[[ Entries shown open ]]

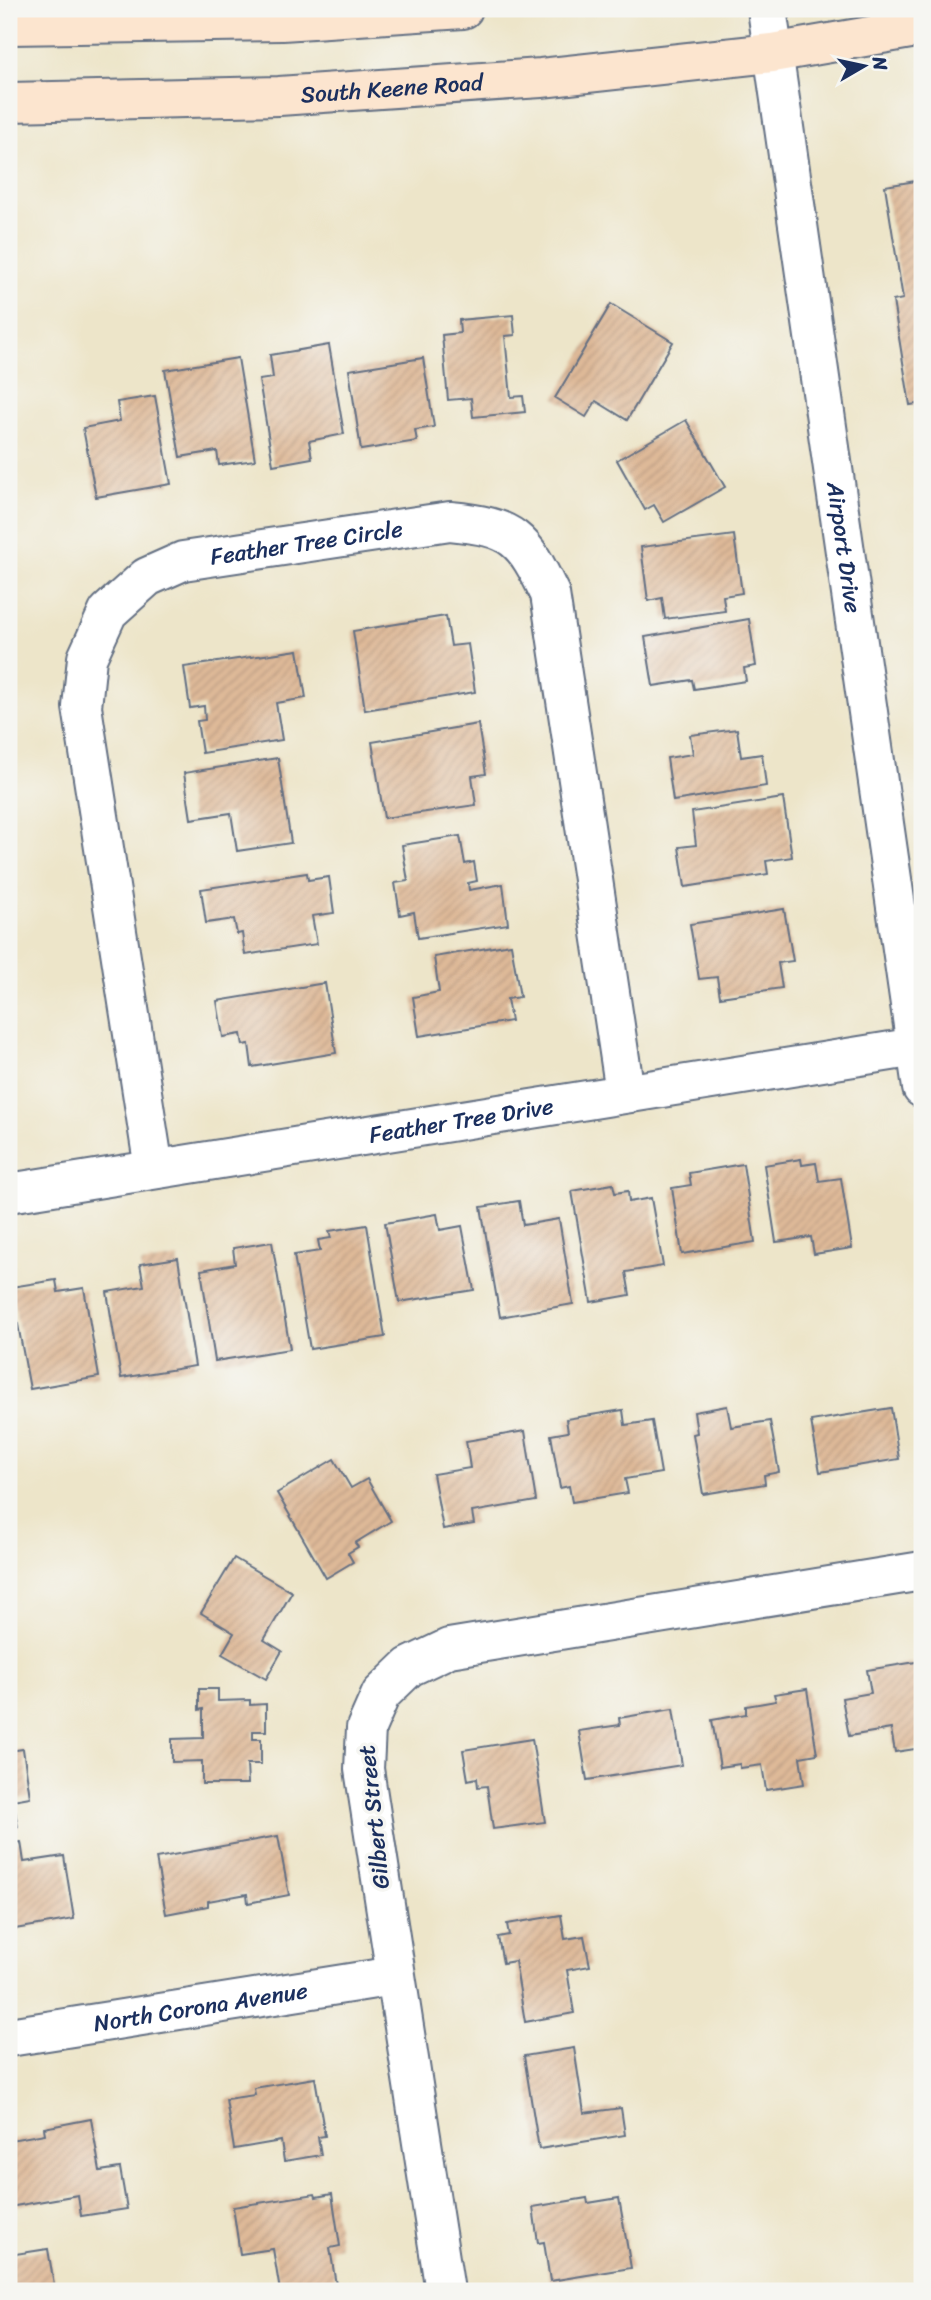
<svg xmlns="http://www.w3.org/2000/svg" width="931" height="2300" viewBox="0 0 931 2300" font-family="Sriracha,sans-serif">
<style>
.building{fill:url(#building-hatch)}
.lines{fill:none;stroke-linecap:round;stroke-linejoin:round}
.minor-casing{stroke:#646f83;stroke-width:42}
.secondary-casing{stroke:#646f83;stroke-width:42}
.minor{stroke:#fff;stroke-width:38}
.secondary{stroke:#fce5cf;stroke-width:38}
.labels{text-anchor:middle;dominant-baseline:central;stroke-width:7;stroke-linejoin:round;paint-order:stroke}
.street-label{font-size:23px;fill:#1b2f5e;stroke:#f6f6f2}
</style>
<defs>
<pattern id="building-hatch" width="6" height="6" patternUnits="userSpaceOnUse" patternTransform="scale(1.75)"><rect width="6" height="6" fill="#deb998"/><path d="M-1 1l2-2M0 6l6-6M5 7l2-2" fill="none" stroke="#be9f85"/></pattern>
</defs>
<rect width="100%" height="100%" fill="#f6f6f2"/>
<filter id="ink" filterUnits="userSpaceOnUse"><feTurbulence type="fractalNoise" baseFrequency=".0143" numOctaves="2"/><feDisplacementMap in="SourceGraphic" scale="14" xChannelSelector="R" yChannelSelector="G"/><feConvolveMatrix kernelMatrix="1 2 1 2 8 2 1 2 1" color-interpolation-filters="sRGB"/></filter>
<filter id="wash" filterUnits="userSpaceOnUse"><feTurbulence type="fractalNoise" baseFrequency=".00686" numOctaves="4" result="noise"/><feDisplacementMap in="SourceGraphic" scale="28" xChannelSelector="R" yChannelSelector="G"/><feGaussianBlur stdDeviation="1.57" result="paint"/><feColorMatrix in="noise" values="0 0 0 0 0 0 0 0 0 0 0 0 0 0 0 0 0 1.4 0 .05"/><feComposite in="paint" operator="in"/></filter>
<g filter="url(#wash)">
<rect width="100%" height="100%" fill="#ede5c9"/>
<g id="blocks">
<!-- building -->
<g class="building">
<path d="M922 180V430H921L917 404 910 405 893 301 903 299 885 186Z"/>
<path d="M611 304 673 342 627 420 596 401 586 417 555 398Z"/>
<path d="M513 315 515 335 505 336 511 397 523 396 525 412 473 417 471 398 448 400 442 335 460 333 459 320Z"/>
<path d="M329 345 344 434 309 441 312 458 273 465 259 380 273 378 270 355Z"/>
<path d="M238 358 255 460 219 465 217 451 180 457 165 370Z"/>
<path d="M423 358 434 427 415 430 417 441 361 450 349 370Z"/>
<path d="M155 396 171 484 96 497 83 428 120 421 117 402Z"/>
<path d="M686 420 725 487 664 522 654 505 645 510 617 460Z"/>
<path d="M734 535 742 593 723 596 725 611 665 619 662 598 648 601 641 547Z"/>
<path d="M446 616 451 646 468 644 475 692 365 710 353 631Z"/>
<path d="M749 619 756 666 744 668 746 681 694 689 692 680 653 686 645 637Z"/>
<path d="M298 650 306 698 276 703 282 740 202 753 197 721 205 720 204 706 190 708 184 667Z"/>
<path d="M478 724 486 774 472 776 476 805 384 818 372 742Z"/>
<path d="M737 729 741 757 762 754 766 786 673 801 667 758 693 754 690 735Z"/>
<path d="M278 758 291 843 237 851 231 813 191 819 184 773Z"/>
<path d="M783 798 792 857 766 861 768 874 685 887 679 847 696 845 692 812Z"/>
<path d="M460 836 465 864 474 862 477 881 468 883 469 890 503 884 508 924 418 938 414 912 400 915 395 883 408 881 402 845Z"/>
<path d="M307 873 308 880 329 877 334 913 312 916 317 944 245 955 242 933 237 934 234 919 206 923 201 889Z"/>
<path d="M784 909 793 961 778 963 782 988 720 997 717 977 699 979 690 924Z"/>
<path d="M511 944 520 997 507 999 511 1021 419 1036 413 997 439 992 434 957Z"/>
<path d="M325 983 336 1053 252 1067 249 1044 243 1045 241 1034 223 1037 217 1001Z"/>
<path d="M801 1159 802 1165 816 1163 819 1181 841 1178 852 1248 814 1254 811 1237 776 1242 764 1165Z"/>
<path d="M743 1164 755 1242 682 1254 672 1188 691 1185 689 1173Z"/>
<path d="M613 1184 615 1193 628 1191 629 1202 651 1198 663 1266 626 1272 630 1295 591 1302 572 1191Z"/>
<path d="M519 1201 523 1225 559 1219 573 1304 500 1317 481 1207Z"/>
<path d="M437 1214 440 1230 462 1226 474 1290 399 1302 385 1223Z"/>
<path d="M367 1225 385 1337 310 1349 294 1255 320 1251 318 1240 331 1238 329 1231Z"/>
<path d="M272 1242 290 1349 215 1361 201 1270 235 1264 233 1248Z"/>
<path d="M178 1258 195 1366 121 1378 107 1292 144 1286 140 1264Z"/>
<path d="M56 1280 58 1292 84 1288 99 1377 30 1389 11 1287Z"/>
<path d="M727 1406 731 1427 770 1421 779 1472 764 1475 765 1484 703 1494 693 1434 697 1433 694 1412Z"/>
<path d="M891 1408 899 1459 820 1472 811 1421Z"/>
<path d="M623 1410 625 1425 652 1421 661 1473 625 1479 628 1493 572 1502 569 1486 560 1488 551 1435 568 1432 566 1419Z"/>
<path d="M525 1431 536 1501 472 1512 474 1524 443 1529 433 1474 470 1468 466 1441Z"/>
<path d="M334 1459 351 1488 367 1479 391 1521 355 1543 358 1547 348 1553 353 1562 326 1578 277 1493Z"/>
<path d="M234 1558 292 1592 264 1640 282 1651 266 1679 222 1654 234 1633 201 1613Z"/>
<path d="M922 1661V1748L895 1752 891 1729 849 1736 842 1698 871 1693 867 1670Z"/>
<path d="M199 1689H218V1701L250 1700V1705L266 1704V1731H253V1739H261V1764H247L248 1784H202V1761L172 1762V1739L203 1738V1709L199 1710Z"/>
<path d="M807 1689 817 1754 800 1757 804 1784 766 1790 762 1765 740 1768V1764L720 1767 712 1720 746 1714V1706L776 1701 774 1694Z"/>
<path d="M673 1709 682 1765 587 1780 579 1731 620 1725 619 1718Z"/>
<path d="M532 1739 545 1822 493 1829 487 1786 478 1787 477 1778 468 1780 463 1750Z"/>
<path d="M23 1749 30 1797 13 1800 18 1827 9 1828V1751Z"/>
<path d="M278 1836 289 1895 248 1903 247 1894 208 1901V1906L166 1914 156 1858Z"/>
<path d="M21 1842 24 1862 64 1856 74 1919 9 1930V1843Z"/>
<path d="M561 1915 565 1939 584 1936 590 1966 567 1970 574 2013 525 2022 515 1961 503 1963 498 1937 509 1935 507 1924Z"/>
<path d="M574 2048 584 2113 621 2108 625 2135 539 2149 524 2056Z"/>
<path d="M315 2078 325 2136 318 2137 321 2155 284 2161 281 2141 234 2149 226 2099 255 2095 254 2088Z"/>
<path d="M91 2119 100 2171 120 2168 127 2209 81 2216 78 2195 9 2207V2153L12 2152 10 2140 45 2134 44 2128Z"/>
<path d="M315 2194 316 2197 332 2194 340 2246 330 2248 337 2291H280L273 2249 240 2254 233 2207Z"/>
<path d="M587 2198 588 2203 619 2198 631 2268 550 2281 544 2242 538 2243 533 2207Z"/>
<path d="M48 2249 55 2291H9V2255Z"/>
</g>
</g>
</g>
<g filter="url(#ink)">
<use href="#blocks" fill-opacity="0" stroke="#646f83" stroke-width="2"/>
<g class="lines">
<defs>
<g id="minor">
<path id="s1" d="M767 9 922 1088"/>
<path id="s2" d="M154 1169 82 707 87 658 108 612 147 577 183 561 450 521C514 527 523 538 550 594L625 1092"/>
<path id="s3" d="M9 1193 916 1047"/>
<path id="s4" d="M9 2037 394 1976"/>
<path d="M445 2291 364 1769 366 1728 381 1694 409 1667 449 1648 922 1571"/>
</g>
<g id="secondary">
<path d="M9 25 282 21 463 9"/>
<path id="s5" d="M9 102 279 96 541 78 772 53 922 27"/>
</g>
</defs>
<!-- minor casing -->
<use href="#minor" class="minor-casing"/>
<!-- secondary casing -->
<use href="#secondary" class="secondary-casing"/>
<!-- minor -->
<use href="#minor" class="minor"/>
<!-- secondary -->
<use href="#secondary" class="secondary"/>
</g>
</g>
<g class="labels">
<!-- street labels -->
<g class="street-label">
<text stroke="none"><textPath href="#s5" startOffset="383">South Keene Road</textPath></text>
<text stroke="none"><textPath href="#s2" startOffset="784">Feather Tree Circle</textPath></text>
<text stroke="none"><textPath href="#s1" startOffset="544">Airport Drive</textPath></text>
<text stroke="none"><textPath href="#s3" startOffset="458">Feather Tree Drive</textPath></text>
<text transform="translate(374 1817) rotate(-96)">Gilbert Street</text>
<text stroke="none"><textPath href="#s4" startOffset="194">North Corona Avenue</textPath></text>
</g>
</g>
<!-- margin -->
<rect width="931" height="2300" fill="none" stroke="#f6f6f2" stroke-width="35"/>
<!-- north arrow -->
<g transform="translate(864 66) rotate(81)" stroke="#f6f6f2" stroke-width="5" paint-order="stroke">
<path d="M0-5L12 26L0 18L-12 26Z" fill="#1b2f5e"/>
<text y="-10" font-size="19" font-weight="bold" text-anchor="middle" fill="#1b2f5e">N</text>
</g>
</svg>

[[ Entries shown closed ]]

In the data above, find the line that contains "836 465 864" and the line that contains "909 793 961". Repeat exactly those lines and every line between them, and only those.

## Finished exercise
<path d="M460 836 465 864 474 862 477 881 468 883 469 890 503 884 508 924 418 938 414 912 400 915 395 883 408 881 402 845Z"/>
<path d="M307 873 308 880 329 877 334 913 312 916 317 944 245 955 242 933 237 934 234 919 206 923 201 889Z"/>
<path d="M784 909 793 961 778 963 782 988 720 997 717 977 699 979 690 924Z"/>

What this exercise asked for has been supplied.